====== Source material

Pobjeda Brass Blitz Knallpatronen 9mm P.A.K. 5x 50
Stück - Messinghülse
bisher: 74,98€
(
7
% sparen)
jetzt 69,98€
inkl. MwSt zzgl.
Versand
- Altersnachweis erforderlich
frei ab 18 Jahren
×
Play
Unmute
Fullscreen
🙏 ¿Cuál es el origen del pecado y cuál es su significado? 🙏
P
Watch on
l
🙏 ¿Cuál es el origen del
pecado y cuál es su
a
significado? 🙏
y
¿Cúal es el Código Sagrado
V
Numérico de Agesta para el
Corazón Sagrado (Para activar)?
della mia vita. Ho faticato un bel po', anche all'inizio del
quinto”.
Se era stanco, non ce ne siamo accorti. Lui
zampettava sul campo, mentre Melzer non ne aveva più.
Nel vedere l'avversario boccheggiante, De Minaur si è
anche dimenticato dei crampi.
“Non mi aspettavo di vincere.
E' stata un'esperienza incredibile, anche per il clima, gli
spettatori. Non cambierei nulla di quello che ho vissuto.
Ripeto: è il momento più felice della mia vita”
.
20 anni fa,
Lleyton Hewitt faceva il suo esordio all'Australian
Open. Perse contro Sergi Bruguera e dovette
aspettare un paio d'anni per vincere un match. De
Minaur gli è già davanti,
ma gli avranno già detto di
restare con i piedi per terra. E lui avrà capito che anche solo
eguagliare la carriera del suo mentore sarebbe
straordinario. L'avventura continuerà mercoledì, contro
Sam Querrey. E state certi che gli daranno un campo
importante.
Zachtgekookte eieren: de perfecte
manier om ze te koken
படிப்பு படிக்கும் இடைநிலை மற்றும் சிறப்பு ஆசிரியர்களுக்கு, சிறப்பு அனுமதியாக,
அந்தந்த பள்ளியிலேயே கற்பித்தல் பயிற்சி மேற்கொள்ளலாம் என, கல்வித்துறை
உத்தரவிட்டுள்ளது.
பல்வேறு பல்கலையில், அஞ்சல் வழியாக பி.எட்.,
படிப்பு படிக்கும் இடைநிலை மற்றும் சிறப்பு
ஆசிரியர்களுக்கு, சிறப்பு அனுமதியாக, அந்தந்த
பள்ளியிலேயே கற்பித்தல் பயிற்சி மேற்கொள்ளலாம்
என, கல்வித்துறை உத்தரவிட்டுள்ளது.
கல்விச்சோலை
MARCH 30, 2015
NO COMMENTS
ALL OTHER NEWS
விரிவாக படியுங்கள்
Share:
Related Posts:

============

## [Problem description]
Reproduce every line of the listing above, substituting "Full screen" for "Fullscreen" and leaving everything else unchanged.

## [Solution for this task]
Pobjeda Brass Blitz Knallpatronen 9mm P.A.K. 5x 50
Stück - Messinghülse
bisher: 74,98€
(
7
% sparen)
jetzt 69,98€
inkl. MwSt zzgl.
Versand
- Altersnachweis erforderlich
frei ab 18 Jahren
×
Play
Unmute
Full screen
🙏 ¿Cuál es el origen del pecado y cuál es su significado? 🙏
P
Watch on
l
🙏 ¿Cuál es el origen del
pecado y cuál es su
a
significado? 🙏
y
¿Cúal es el Código Sagrado
V
Numérico de Agesta para el
Corazón Sagrado (Para activar)?
della mia vita. Ho faticato un bel po', anche all'inizio del
quinto”.
Se era stanco, non ce ne siamo accorti. Lui
zampettava sul campo, mentre Melzer non ne aveva più.
Nel vedere l'avversario boccheggiante, De Minaur si è
anche dimenticato dei crampi.
“Non mi aspettavo di vincere.
E' stata un'esperienza incredibile, anche per il clima, gli
spettatori. Non cambierei nulla di quello che ho vissuto.
Ripeto: è il momento più felice della mia vita”
.
20 anni fa,
Lleyton Hewitt faceva il suo esordio all'Australian
Open. Perse contro Sergi Bruguera e dovette
aspettare un paio d'anni per vincere un match. De
Minaur gli è già davanti,
ma gli avranno già detto di
restare con i piedi per terra. E lui avrà capito che anche solo
eguagliare la carriera del suo mentore sarebbe
straordinario. L'avventura continuerà mercoledì, contro
Sam Querrey. E state certi che gli daranno un campo
importante.
Zachtgekookte eieren: de perfecte
manier om ze te koken
படிப்பு படிக்கும் இடைநிலை மற்றும் சிறப்பு ஆசிரியர்களுக்கு, சிறப்பு அனுமதியாக,
அந்தந்த பள்ளியிலேயே கற்பித்தல் பயிற்சி மேற்கொள்ளலாம் என, கல்வித்துறை
உத்தரவிட்டுள்ளது.
பல்வேறு பல்கலையில், அஞ்சல் வழியாக பி.எட்.,
படிப்பு படிக்கும் இடைநிலை மற்றும் சிறப்பு
ஆசிரியர்களுக்கு, சிறப்பு அனுமதியாக, அந்தந்த
பள்ளியிலேயே கற்பித்தல் பயிற்சி மேற்கொள்ளலாம்
என, கல்வித்துறை உத்தரவிட்டுள்ளது.
கல்விச்சோலை
MARCH 30, 2015
NO COMMENTS
ALL OTHER NEWS
விரிவாக படியுங்கள்
Share:
Related Posts:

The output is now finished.